■ **Excerpted passage**:
————
Rebuilding Redis: The Power of WALs and AOFs

Note: I loved making the Redis example from this earlier post so much, that I’ve decided to make a series of posts called “Rebuilding Redis”. Hope you enjoy! Another note: All source code for this portion of the Redis rebuild can be found here.

Introduction Link to heading

Put yourself in the following situation 🚗

It’s getting later on a Saturday afternoon. You’ve spent all day running around town, shopping for groceries, found a great present for your friend’s birthday, and you even managed to pick up dog food for your pup. You’re exhausted, and you’re ready to get home and relax - all that’s left is to grab a few things from the hardware store.

So, you go into the hardware store, grab what you need, come back out and……is that….your car? Oh no. The door is open! You forgot to lock the door! Everything is gone. Your groceries, your dog food, your birthday present. You’ve been robbed!

After a few minutes of some choice words, and realizing there are no cameras around in this massive parking lot, you think to yourself “alright, it’s not the end of the world, I’ll just go grab everything again”. You’ll just go back to the stores, grab everything you need, and head home.

Only one problem: what was that birthday present again?

You can’t remember. It was a spur of the moment item that you had just found, and the stress of the situation is making it impossible to recall. If only you had written it down somewhere, and you could retrace your steps to figure out what you had bought…

If only you had a WAL.

What is a WAL? Link to heading

A Write-Ahead Log is a mechanism for ensuring that data is written to disk when it is committed somewhere. Much like the situation above, when we encounter a failure state, we could resolve our problems by replaying the steps we got to. It’s a simple concept, but it’s one that is incredibly powerful and is used in many databases today such as

How does it work? Link to heading

Conceptually, the way a WAL works is quite simple - when you do an action, log what you did. Then, when you need to recover, replay the log of actions from a known state.

If we were to diagram out a traditional WAL, it would look like the following:

flowchart LR C["Client"] -- "Sends Write" --> A["Application"] A["Application"] -- "Writes" --> Log Log -- "Commits" --> Database A -- "Read" --> Database

In this diagram, we have a WAL that is being written to by a database. The database is writing to the WAL, and then writing to the database. When the database needs to recover, it can replay the WAL to get back to a known state.

But Redis is a bit different, in that what makes it fast is that it doesn’t write to disk on every operation. So how, then, can we guarantee recoverability if we don’t write to disk on every operation?

The Append-Only File (AOF) Link to heading

The Append-Only File is a mechanism that Redis uses to ensure that data is recoverable in the event of a failure. It works much like a WAL by writing every operation to a file, and then replaying that file on startup to get back to a known state.

However, unlike a WAL, there is no guarantee that the data is written to disk at the time of the operation. This means that, in the event of a failure, we could lose data that was written to the AOF but not yet written to disk.
————
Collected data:
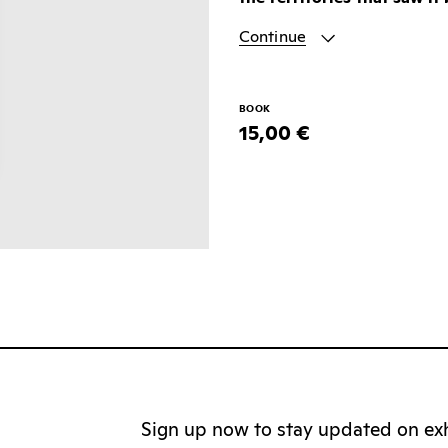
Continue
BOOK
15,00 €
Sign up now to stay updated on exhi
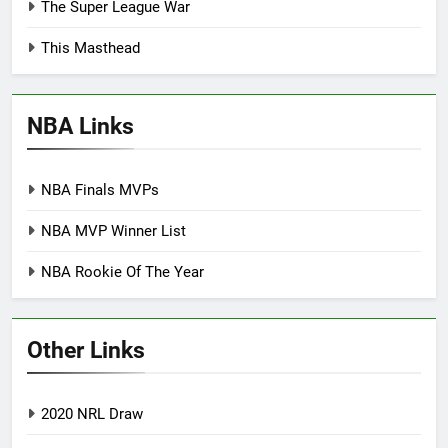
The Super League War
This Masthead
NBA Links
NBA Finals MVPs
NBA MVP Winner List
NBA Rookie Of The Year
Other Links
2020 NRL Draw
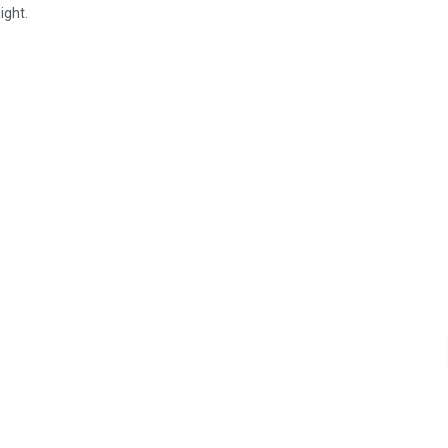
ight.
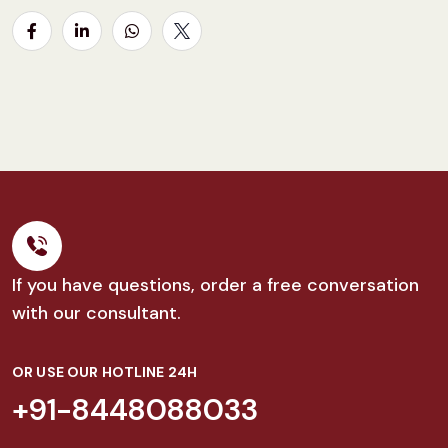
If you have questions, order a free conversation
with our consultant.
OR USE OUR HOTLINE 24H
+91-8448088033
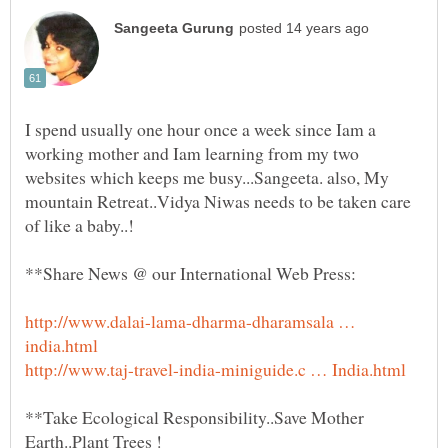
I spend usually one hour once a week since Iam a
working mother and Iam learning from my two
websites which keeps me busy...Sangeeta. also, My
mountain Retreat..Vidya Niwas needs to be taken care
http://www.dalai-lama-dharma-dharamsala …
**Take Ecological Responsibility..Save Mother
Earth..Plant Trees !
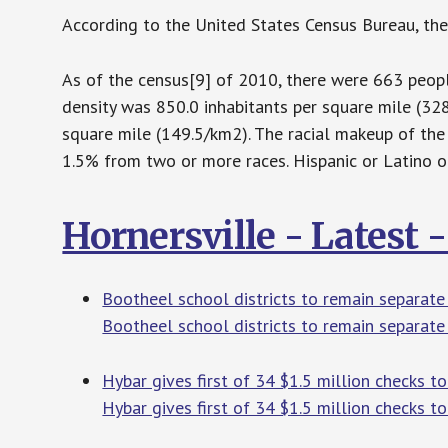
According to the United States Census Bureau, the 
As of the census[9] of 2010, there were 663 people
density was 850.0 inhabitants per square mile (32
square mile (149.5/km2). The racial makeup of the
1.5% from two or more races. Hispanic or Latino o
Hornersville - Latest
Bootheel school districts to remain separate
Bootheel school districts to remain separate 
Hybar gives first of 34 $1.5 million checks to
Hybar gives first of 34 $1.5 million checks to 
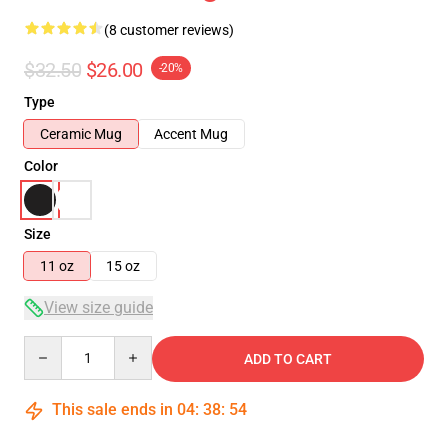
(8 customer reviews)
$32.50
$26.00
-20%
Type
Ceramic Mug
Accent Mug
Color
Size
11 oz
15 oz
View size guide
Quantity
ADD TO CART
This sale ends in
04
:
38
:
54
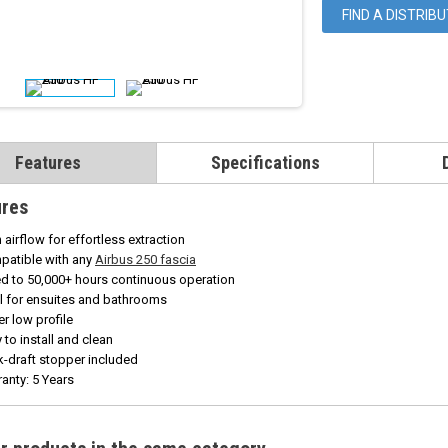
FIND A DISTRIB
Features
Specifications
ures
 airflow for effortless extraction
patible with any
Airbus 250 fascia
d to 50,000+ hours continuous operation
l for ensuites and bathrooms
r low profile
 to install and clean
-draft stopper included
anty: 5 Years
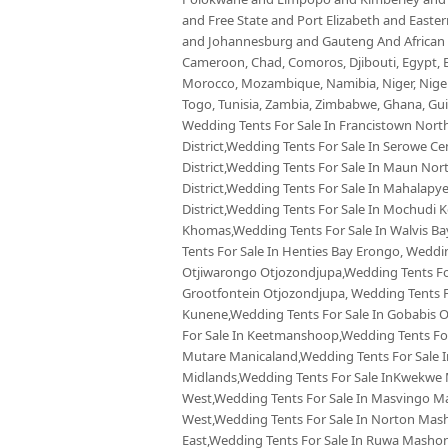
and Free State and Port Elizabeth and East
and Johannesburg and Gauteng And African co
Cameroon, Chad, Comoros, Djibouti, Egypt, Eq
Morocco, Mozambique, Namibia, Niger, Nigeria
Togo, Tunisia, Zambia, Zimbabwe, Ghana, Guin
Wedding Tents For Sale In Francistown North
District,Wedding Tents For Sale In Serowe Cen
District,Wedding Tents For Sale In Maun Nor
District,Wedding Tents For Sale In Mahalapy
District,Wedding Tents For Sale In Mochudi 
Khomas,Wedding Tents For Sale In Walvis 
Tents For Sale In Henties Bay Erongo, Weddi
Otjiwarongo Otjozondjupa,Wedding Tents For
Grootfontein Otjozondjupa, Wedding Tents Fo
Kunene,Wedding Tents For Sale In Gobabis 
For Sale In Keetmanshoop,Wedding Tents For
Mutare Manicaland,Wedding Tents For Sale 
Midlands,Wedding Tents For Sale InKwekwe
West,Wedding Tents For Sale In Masvingo M
West,Wedding Tents For Sale In Norton Ma
East,Wedding Tents For Sale In Ruwa Masho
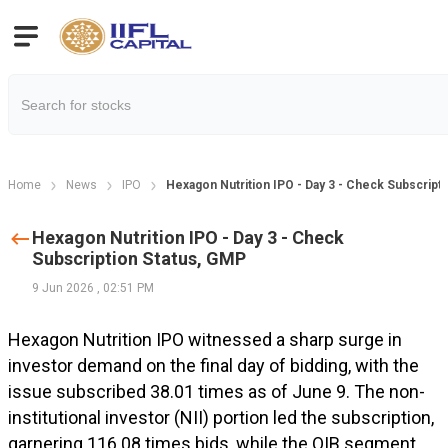
Home
News
IPO
Hexagon Nutrition IPO - Day 3 - Check Subscript
Hexagon Nutrition IPO - Day 3 - Check
Subscription Status, GMP
9 Jun 2026
,
02:51 PM
Hexagon Nutrition IPO witnessed a sharp surge in
investor demand on the final day of bidding, with the
issue subscribed 38.01 times as of June 9. The non-
institutional investor (NII) portion led the subscription,
garnering 116.08 times bids, while the QIB segment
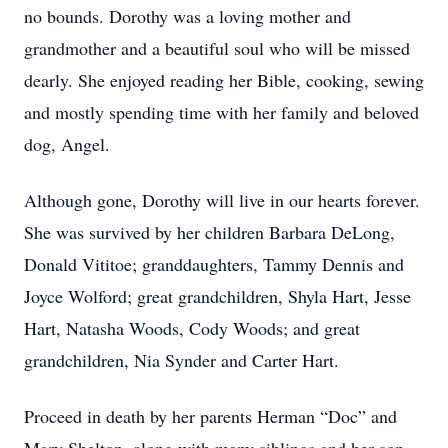
no bounds. Dorothy was a loving mother and
grandmother and a beautiful soul who will be missed
dearly. She enjoyed reading her Bible, cooking, sewing
and mostly spending time with her family and beloved
dog, Angel.
Although gone, Dorothy will live in our hearts forever.
She was survived by her children Barbara DeLong,
Donald Vititoe; granddaughters, Tammy Dennis and
Joyce Wolford; great grandchildren, Shyla Hart, Jesse
Hart, Natasha Woods, Cody Woods; and great
grandchildren, Nia Synder and Carter Hart.
Proceed in death by her parents Herman “Doc” and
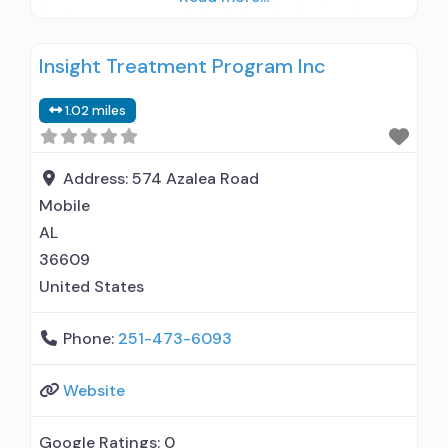
Anger management; Cognitive behavioral
therapy; Motivational interviewing; Relapse
Insight Treatment Program Inc
prevention; Substance use disorder counseling;
Telemedicine/telehealth therapy; Trauma-
1.02 miles
related counseling; Private non-profit
organization; State Substance use treatment
agency; State mental health department;
Address:
574 Azalea Road
Federal, or any government funding for
Mobile
AL
36609
United States
Phone:
251-473-6093
Website
Google Ratings:
0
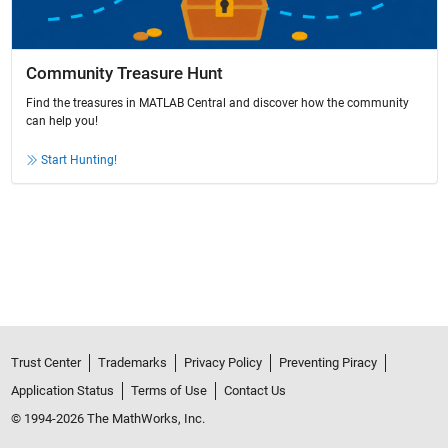
Community Treasure Hunt
Find the treasures in MATLAB Central and discover how the community
can help you!
Start Hunting!
Trust Center
Trademarks
Privacy Policy
Preventing Piracy
Application Status
Terms of Use
Contact Us
© 1994-2026 The MathWorks, Inc.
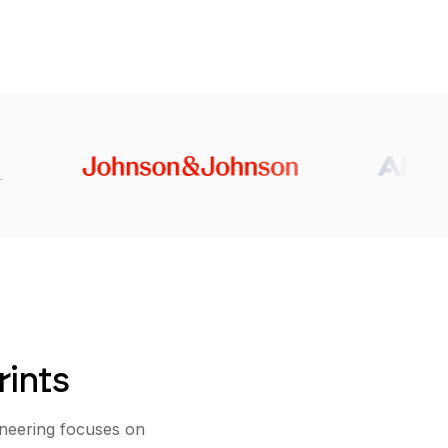
rints
ineering focuses on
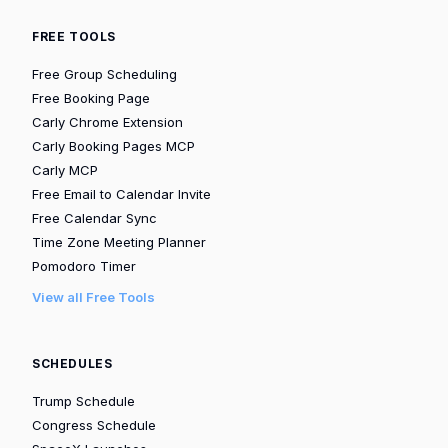
FREE TOOLS
Free Group Scheduling
Free Booking Page
Carly Chrome Extension
Carly Booking Pages MCP
Carly MCP
Free Email to Calendar Invite
Free Calendar Sync
Time Zone Meeting Planner
Pomodoro Timer
View all Free Tools
SCHEDULES
Trump Schedule
Congress Schedule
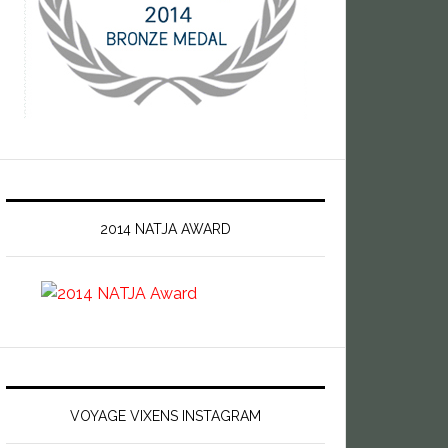
2014 NATJA AWARD
VOYAGE VIXENS INSTAGRAM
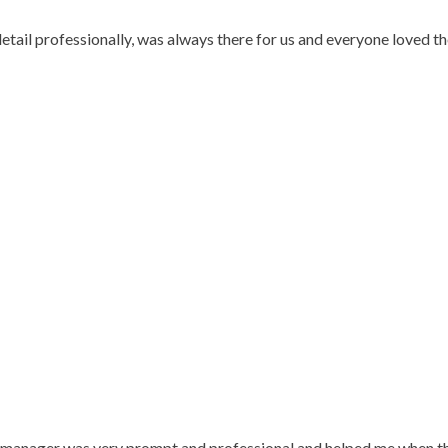
 detail professionally, was always there for us and everyone loved
e manager was very prompt and professional and helped me when the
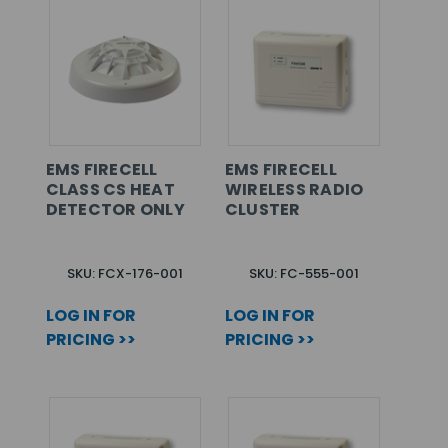
EMS FIRECELL
EMS FIRECELL
CLASS CS HEAT
WIRELESS RADIO
DETECTOR ONLY
CLUSTER
SKU: FCX-176-001
SKU: FC-555-001
LOG IN FOR
LOG IN FOR
PRICING >>
PRICING >>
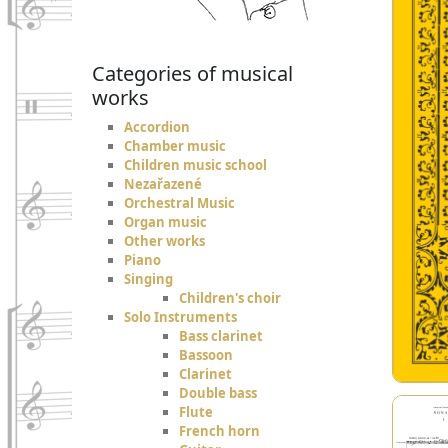
Categories of musical
works
Accordion
Chamber music
Children music school
Nezařazené
Orchestral Music
Organ music
Other works
Piano
Singing
Children's choir
Solo Instruments
Bass clarinet
Bassoon
Clarinet
Double bass
Flute
French horn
————
■ **Questions**:
**A.** In the records, from their start through the line containing "Earth..Plant Trees !", swap "HOTLINE" for "HELPLINE" and write that stretch out again with nothing else changed. Leave the pictures out of your answer.
**B.** Carry on the article about rebuilding Redis with write-ahead logs and append-only files from its last sentence.
The text and the records are unrelated to each other.

■ **Answers to the tasks**:
**A.**
Continue
BOOK
15,00 €
Sign up now to stay updated on exhi
The Super League War
This Masthead
NBA Links
NBA Finals MVPs
NBA MVP Winner List
NBA Rookie Of The Year
Other Links
2020 NRL Draw
ight.
If you have questions, order a free conversation
with our consultant.
OR USE OUR HELPLINE 24H
+91-8448088033
I spend usually one hour once a week since Iam a
working mother and Iam learning from my two
websites which keeps me busy...Sangeeta. also, My
mountain Retreat..Vidya Niwas needs to be taken care
http://www.dalai-lama-dharma-dharamsala …
**Take Ecological Responsibility..Save Mother
Earth..Plant Trees !

**B.**
If we move the arrow around in the above diagram, we can turn our WAL into an AOF:

flowchart LR c["client"] -- "sends write" --> a["application"] A["Application"] -- "Writes" --> DB["Database"] DB -- "Writes" --> Log["Log"] A -- "Read" --> DB["Database"]

Notice where the write is happening. This is the key difference between a WAL and an AOF - the WAL is written to before the database guarantees the write, while the AOF is written to during or after the database guarantees the write. This means that, in the event of a failure, we could lose data that was written to the AOF but not yet written to disk. However, given Redis’s most common use case of caching, this can be perfectly acceptable, and in fact desired to sacrifice data guarantees for performance.

So how do we implement this in our Redis clone and keep the database fast? We’ll use the topic from our previous post - channels.

Implementing the AOF Link to heading

Let’s start by defining our basic parts of our persistence engine to get them in place. We’ll start by creating the outline of the engine which will consist of a few parts:

A log
A snapshotter
A logger

package main

import (
	"bufio"
	"bytes"
	"compress/gzip"
	"encoding/gob"
	"fmt"
	"io"
	"os"
	"path/filepath"
	"strconv"
	"strings"
	"sync"
	"time"
)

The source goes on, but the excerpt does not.